I've written before on the latter, so I won't go into it in much more detail other than to reiterate my main point: we can say 'it was too much', but we can never know how many jobs it saved. Maybe none. Maybe 5. Or maybe three-quarters of the company's entire workforce.
JobKeeper was paid to the companies, but it was on the condition that they kept the staff employed — a decision that might have been different without the payment.
But let's turn to executive pay.
There are two forces at work here. And they (unfortunately) intersect:
First, are the company specific decisions.
And then, there are the industry or economy-wide ones.
And they don't so much intersect as become self-reinforcing.
Which is where the problems start.
See, the company question is 'Will we get enough value to offset the cost of said executive?'
But the broader question is 'What is the going rate for said executives… and how much do we have to pay?'
Which is where the self-reinforcing bit comes in!
Jane Smith got $1m for her CEO gig, so John Jones asks for $1.1m. When Jane goes for her next CEO role, she wants $1.2m, and that becomes the new reference point for CEOs.
The company looking for a new CEO sees those numbers and has to offer $1.3m to lure John away from his current position.
And up and up it goes.
I mean, a company could punt on paying $500,000 for some untried and untested CEO, but, for the board involved, why take the risk?
If the greenhorn fails, they'll cop the criticism. And shareholders will bear the financial pain.
Far easier — and arguably better — to pay up.
But that, of course, only adds fuel to the fire.
Clearly, Premier's chair, Solomon Lew, thinks Murray is worth paying up for.
Given his track record at JB HiFi, that's hard to argue. And if Murray truly is that good, it'll be money well spent.
The same could be argued of AMP's Pahari.
While the company continues to circle the drain, desperately trying to find a way back to growth, the funds Pahari ran — and the results they delivered — were a rare bright spot for AMP.
Without those bright spots, AMP — and its shareholders — would be in an even worse position than they are now.
So, what do you do?
Yes, it sticks in the craw to pay one bloke 50 big ones, while shareholders are losing money.
But if the alternative was to have not offered Pahari the money, see him leave, and have AMP's results look even sicker, and its share price even lower?
The choice might be between the devil and the deep blue sea… but you still have to make that choice.
Maybe Pahari's contract was too generous.
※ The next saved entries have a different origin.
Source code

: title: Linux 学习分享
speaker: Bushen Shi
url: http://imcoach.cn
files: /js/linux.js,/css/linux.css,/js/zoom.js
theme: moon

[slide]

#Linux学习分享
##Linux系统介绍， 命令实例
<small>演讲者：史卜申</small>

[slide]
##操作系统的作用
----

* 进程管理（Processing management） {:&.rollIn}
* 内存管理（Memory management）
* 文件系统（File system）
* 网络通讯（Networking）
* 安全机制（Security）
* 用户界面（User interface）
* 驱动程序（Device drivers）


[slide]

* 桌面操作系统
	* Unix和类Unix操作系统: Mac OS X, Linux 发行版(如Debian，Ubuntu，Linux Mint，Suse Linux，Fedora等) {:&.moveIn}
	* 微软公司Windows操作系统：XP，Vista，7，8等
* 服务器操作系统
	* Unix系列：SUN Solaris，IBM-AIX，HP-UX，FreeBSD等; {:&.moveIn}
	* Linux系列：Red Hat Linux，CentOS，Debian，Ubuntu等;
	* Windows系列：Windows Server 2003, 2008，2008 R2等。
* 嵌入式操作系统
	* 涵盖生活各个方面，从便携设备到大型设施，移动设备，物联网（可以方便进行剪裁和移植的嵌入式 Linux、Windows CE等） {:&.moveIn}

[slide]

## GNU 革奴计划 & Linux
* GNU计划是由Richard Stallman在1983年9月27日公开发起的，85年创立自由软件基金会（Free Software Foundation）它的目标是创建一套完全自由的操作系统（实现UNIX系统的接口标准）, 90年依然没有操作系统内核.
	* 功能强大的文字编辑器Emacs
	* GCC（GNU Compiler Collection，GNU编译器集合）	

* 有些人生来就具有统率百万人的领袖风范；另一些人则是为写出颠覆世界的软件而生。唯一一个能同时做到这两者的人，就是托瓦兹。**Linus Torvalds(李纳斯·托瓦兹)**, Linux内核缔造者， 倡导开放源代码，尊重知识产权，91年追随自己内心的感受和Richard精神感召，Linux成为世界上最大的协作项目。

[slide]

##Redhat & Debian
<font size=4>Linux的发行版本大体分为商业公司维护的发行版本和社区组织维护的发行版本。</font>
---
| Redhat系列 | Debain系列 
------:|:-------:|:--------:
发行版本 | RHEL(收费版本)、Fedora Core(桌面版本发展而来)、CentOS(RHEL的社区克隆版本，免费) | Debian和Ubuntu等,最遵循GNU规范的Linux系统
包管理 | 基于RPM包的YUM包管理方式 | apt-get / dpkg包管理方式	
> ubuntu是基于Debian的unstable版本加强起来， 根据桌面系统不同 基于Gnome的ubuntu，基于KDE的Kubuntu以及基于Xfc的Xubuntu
Maybe they could have offered him half, and he might have stayed and performed just as well.
But maybe not.
I hope you're getting the sense that these aren't easy decisions.
They have very real consequences.
"That's too much" is an easy view to hold.
In isolation, it's very, very hard to disagree with, too!
But when the choice is between 'more pay' and 'worse performance' which do you choose?
I'm happy to offer to work as CEO at any ASX 50 company that wants to give me $500,000 a year and a 5 year contract.
(Sorry, boss!)
But would they hire me?
Should they?
The answer, on both counts, is 'no'.
I'd do my best, of course.
I actually reckon I'd do a decent job in a few industries I know most about.
But I don't think a board would be smart to take the risk.
And therein lies the rub.
Logic, reputational risk, greed and shareholder expectations combine to push wages (and bonuses ever higher).
The best we can reasonably ask is that the incentives are set intelligently, based on factors that are truly in that executive's control.
And that the criteria being set are sensible, stretching, and — most importantly — in shareholders' interest.
(You'd be surprised how many CEOs are incentivised to 'grow', regardless of the risks taken or the impact on the stability of the company balance sheet, for example).
Bottom line? Our CEOs and senior executives are paid too much.
But in a competitive environment, where CEOs know how much the other guy is being paid, we're stuck with it.
To mangle an old investing maxim, "Price is what you pay. Value is what you need to make sure you get".